Au coeur de ces trois vies, il y a eu celle d'une personne différente. Or ces personnes, ce sont des frères et soeurs, dont un posthume. Sans oblitérer les parents, qui sont présents tout au long du livre, mais pas en figures principales, l'autrice dirige la lumière sur ceux qui ont dû, eux aussi, adapter leurs vies à une autre. Et ça, c'est original. Qui a vécu une situation semblable sera stupéfait de constater avec quelle justesse l'autrice raconte comment ces vies seront différentes ce qu'on pourrait appeler "le monde normal". Elle met en scène, avec des mots très simples, une écriture sans flaflas et très efficace, les dommages et les forces qui resteront à chacun.

En fait, ce roman est presque un documentaire tellement il est réaliste. Qui n'a jamais vécu une telle situation en apprendra beaucoup et sera inévitablement touché. Parfois tendre, parfois très dure, cette histoire ne laissera personne indifférent.

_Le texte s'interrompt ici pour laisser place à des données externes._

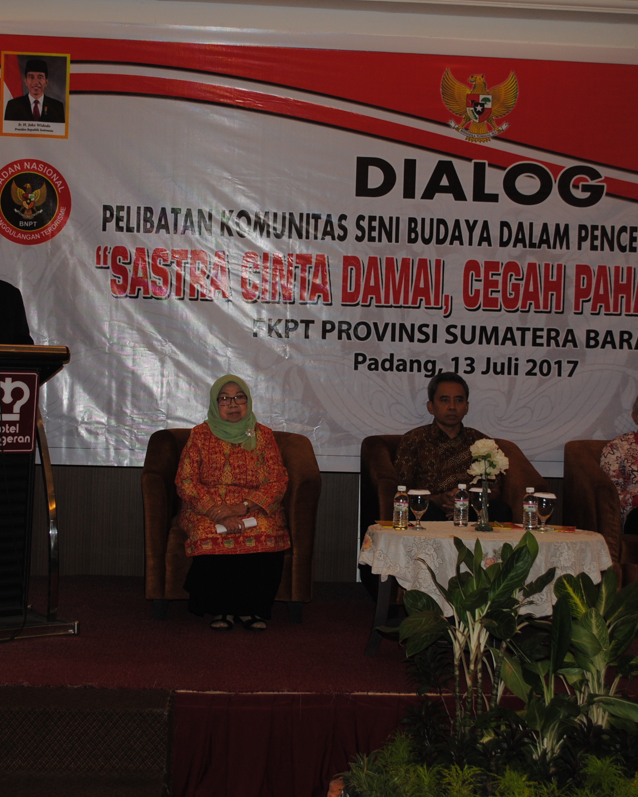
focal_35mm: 55
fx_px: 1298
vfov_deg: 34.1
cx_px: 293
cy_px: 398
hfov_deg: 27.6
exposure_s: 1/60
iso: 200
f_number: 4.2
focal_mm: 26
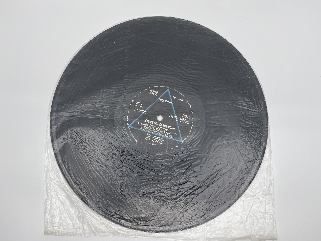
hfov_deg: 67.3
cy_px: 122
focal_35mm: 26
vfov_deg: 53.1
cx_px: 158
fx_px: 241
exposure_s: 1/413
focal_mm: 5.1
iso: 32
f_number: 1.6
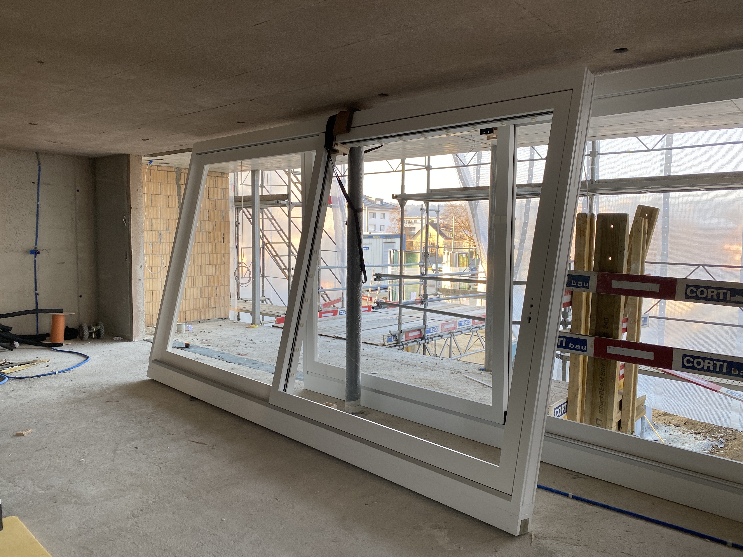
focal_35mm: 26
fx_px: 558
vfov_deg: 53.1
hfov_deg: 67.3
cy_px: 278
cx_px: 372
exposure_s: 1/121
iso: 64
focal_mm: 4.25
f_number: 1.8
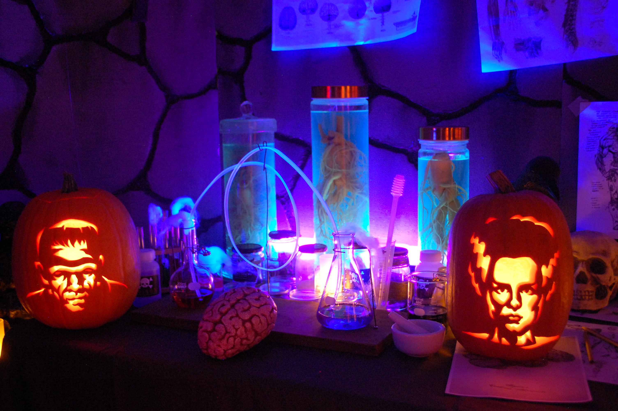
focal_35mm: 44
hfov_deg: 45.0
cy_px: 206
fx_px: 746
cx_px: 309
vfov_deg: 30.8
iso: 1600
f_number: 4.8
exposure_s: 1/2
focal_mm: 29
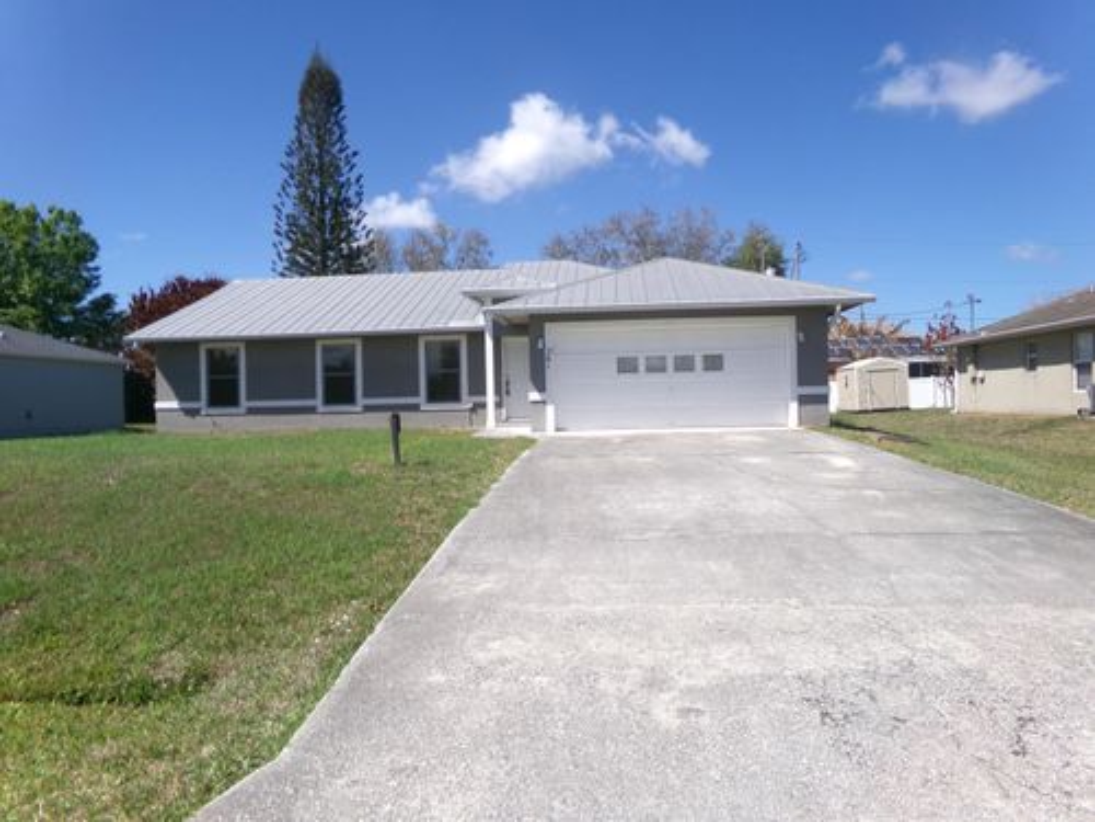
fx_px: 759
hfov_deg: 71.6
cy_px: 411
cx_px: 548
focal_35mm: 24
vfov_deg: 56.8
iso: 100
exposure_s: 1/120
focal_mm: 4.3
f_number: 11.07
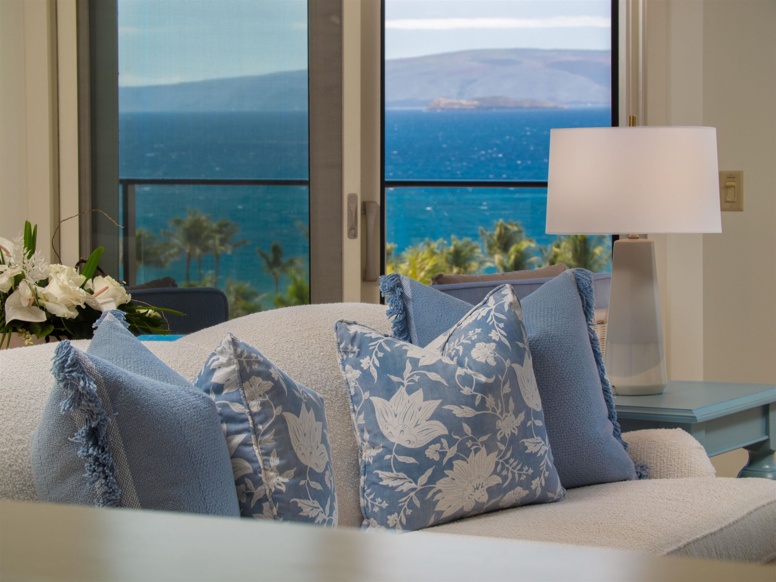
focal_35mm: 108
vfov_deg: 13.7
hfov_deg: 18.2
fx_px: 2422
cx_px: 388
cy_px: 291
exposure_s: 1/250
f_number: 8
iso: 400
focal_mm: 54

Bien sur, on y verra une proximité, sur le thème, avec Le petit astronaute de Jean-Paul Eid, mais le ton est différent, et au contraire de la bande-dessinée, qui est axée sur le vécu des parents, on parle ici d'une autre relation, moins directe avec la personne différente, mais tout aussi concernée par l'adaptation qu'elle demande.

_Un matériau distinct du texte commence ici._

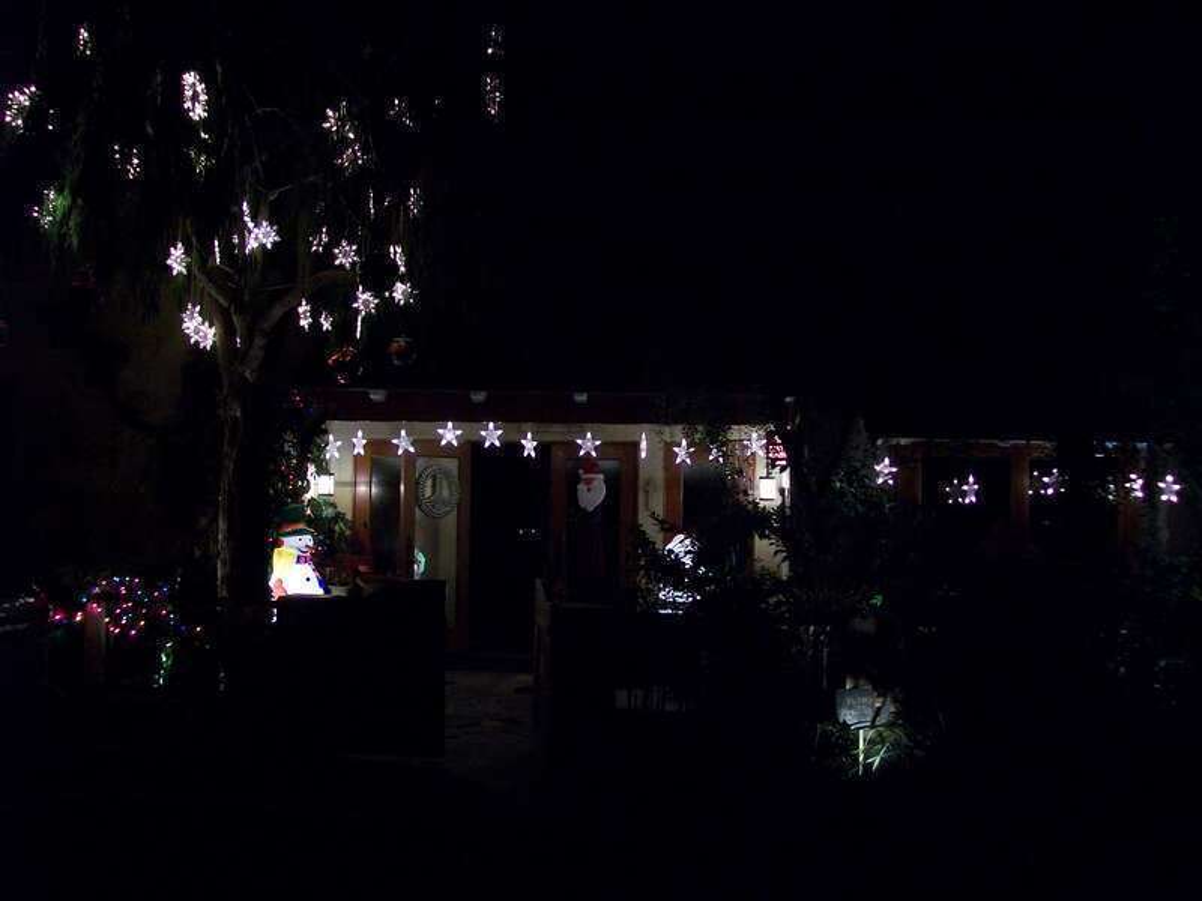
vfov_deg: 39.7
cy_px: 450
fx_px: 1250
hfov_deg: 51.4
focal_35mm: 36
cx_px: 601
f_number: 2.7
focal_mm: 6
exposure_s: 1/8
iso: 200
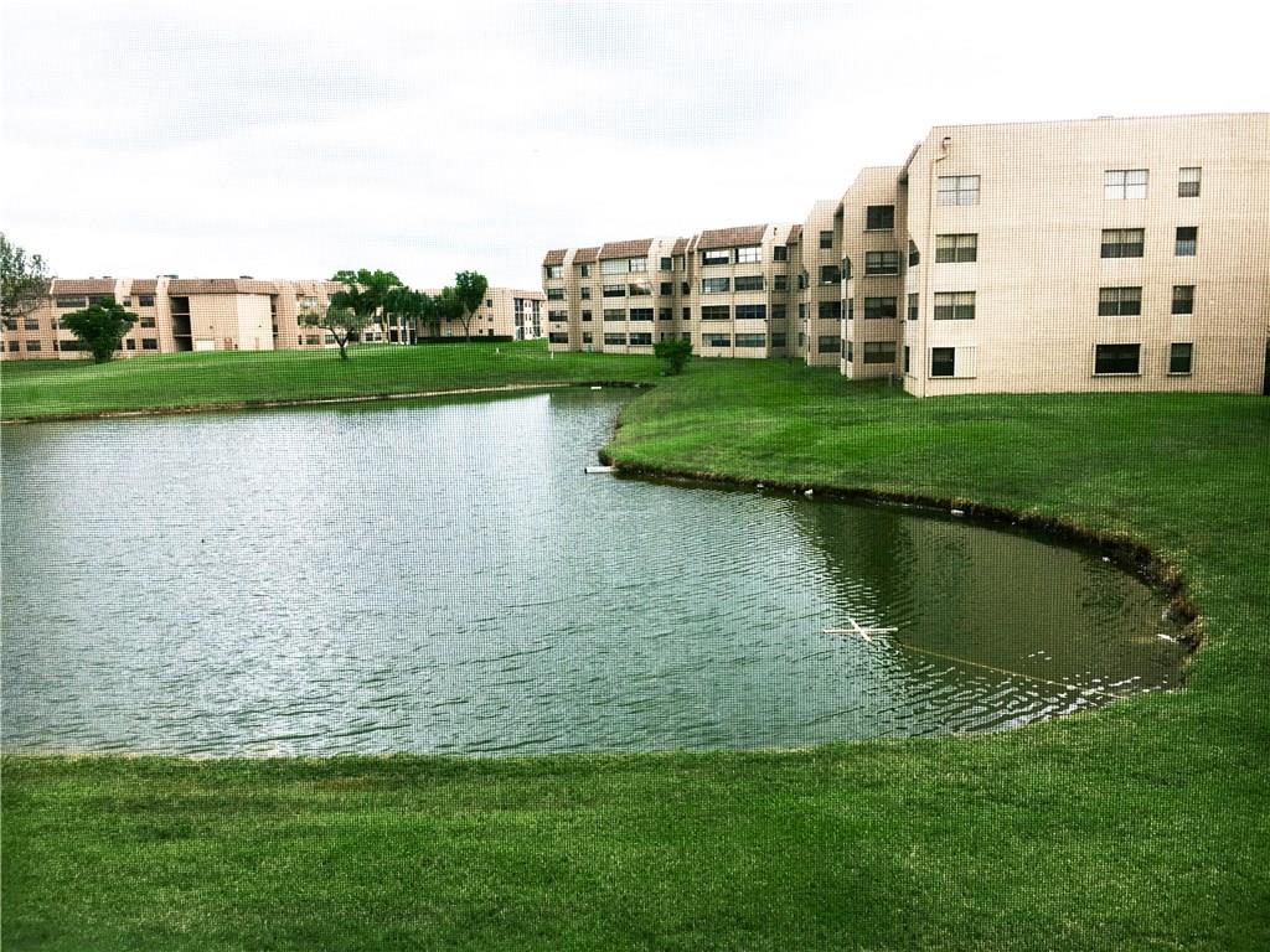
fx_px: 1064
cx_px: 635
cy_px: 476
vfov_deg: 48.2
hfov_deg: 61.7
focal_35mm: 29
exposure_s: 1/281
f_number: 2.2
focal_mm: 4.15
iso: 25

Bon, ça peut sembler plutôt triste comme ça, mais même les plus sensibles y trouveront leur compte parce qu'il y a, dans ce livre, plusieurs apprentissages, dont un en particulier qui dit que les joies et les peines nous font, et que si on sait bien s'adapter, allez, on saura bien faire notre vie.

À lire absolument.

lundi 12 septembre 2022

Gens du nord, par Perrine Leblanc, éditions Gallimard

J'ai probablement aimé ce roman, mais je crois ne pas l'avoir compris. Malgré que la lecture de mes impressions du précédent ouvrage de Perrine Leblanc me confirment qu'entre elle et moi, la transmission se fait mal. Bref, vous me voyez dubitatif.

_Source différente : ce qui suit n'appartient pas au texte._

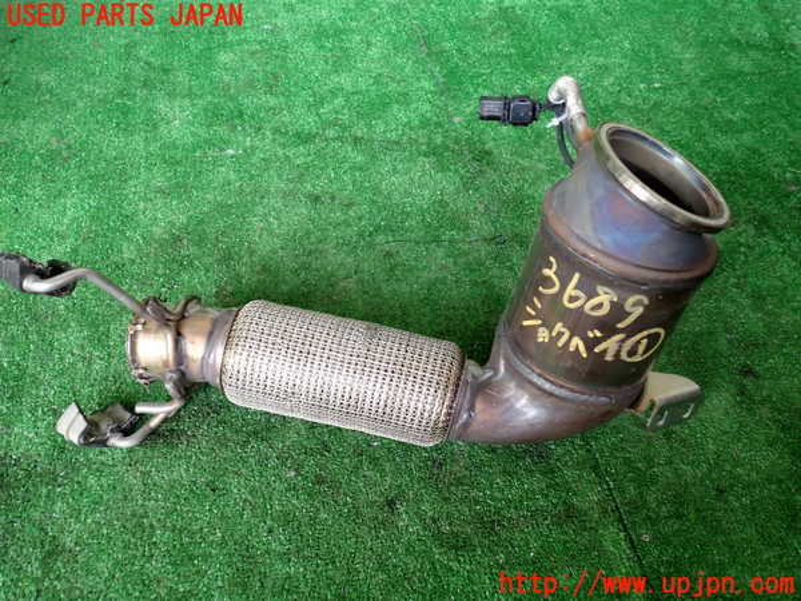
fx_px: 694
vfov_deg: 46.8
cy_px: 300
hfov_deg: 60.0
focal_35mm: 30
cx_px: 400
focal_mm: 5.4
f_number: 2.3
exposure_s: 1/50
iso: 200
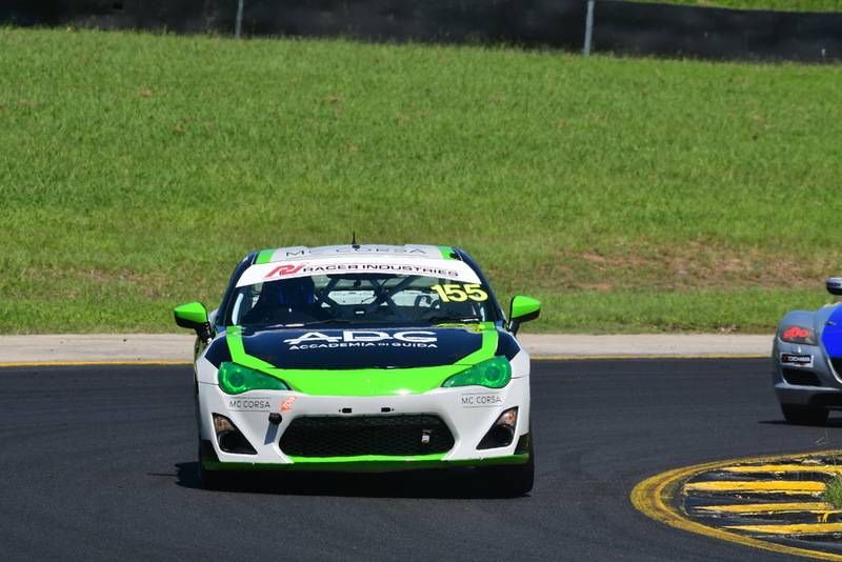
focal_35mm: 465
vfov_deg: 3.0
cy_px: 281
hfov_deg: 4.4
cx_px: 421
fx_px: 10879
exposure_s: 1/640
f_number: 11
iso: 320
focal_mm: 310
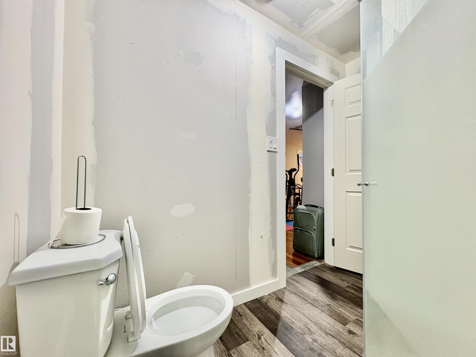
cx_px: 238
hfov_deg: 102.1
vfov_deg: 85.7
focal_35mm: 14
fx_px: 193
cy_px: 178
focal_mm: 2.22
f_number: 2.2
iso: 320
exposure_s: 1/60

Au début des années 90, en Irlande du NOrd, on commence à entrevoir la fin de ce qu'on aura appelé "les Troubles", une époque de conflit entre protestants et catholiques irlandais. Les personnages de Gens du Nord sont bien sur issus, pour la plupart, de ce coin du monde, sauf pour les deux principaux protagonistes, un Français et une Québécoise. Chacun y mène ses enquêtes, lui à titre de journaliste, et elle, de documentariste. Or, pour lui, c'est pas trop certain, parce qu'en plus d'être journaliste, il entretient des liens avec une des factions prenant part au conflit. Ça l'emmène à vivre dangereusement, dans un monde où chacun est pisté, ou suspecté, ou craint par un ou par l'autre. C'est un monde où personne n'est sûr de rien ni de personne, où personne ne se sent vraiment à sa place, bref, où tout ce qui arrive est assez difficile à comprendre.

En ce sens, l'atmosphère est réussie. Parce qu'il faut le dire, Perrine Leblanc écrit superbement bien. Ses descriptions sont précises, concises, belles. À eux seuls, les décors valent le livre. Perrine Leblanc voit tout, pense à tout. Sa force de description est assez rare.

C'est dans le scénario que je me suis perdu. À travers les relations malsaines, les violences sauvages et les haines séculaires qui pourrissent le climat du pays, l'autrice fait ressortir une histoire d'amour entre deux personnes venues d'ailleurs. Tout est inconfortable, insécure, voir même insoutenable. En fait, il y a un climat d'incertitude qui m'a comme tellement atteint que je suis resté sur mes gardes tout au long de ma lecture. Le personnage principal de la Québécoise qui fait son enquête m'a énervé, je sais pas pourquoi, et j'avoue que celui du Français m'a été peu sympathique.

Bref, pourquoi tout ça, je sais pas trop. Les climats de Perrine Leblanc, dirais-je, ne sont pas les miens. C'est dommage.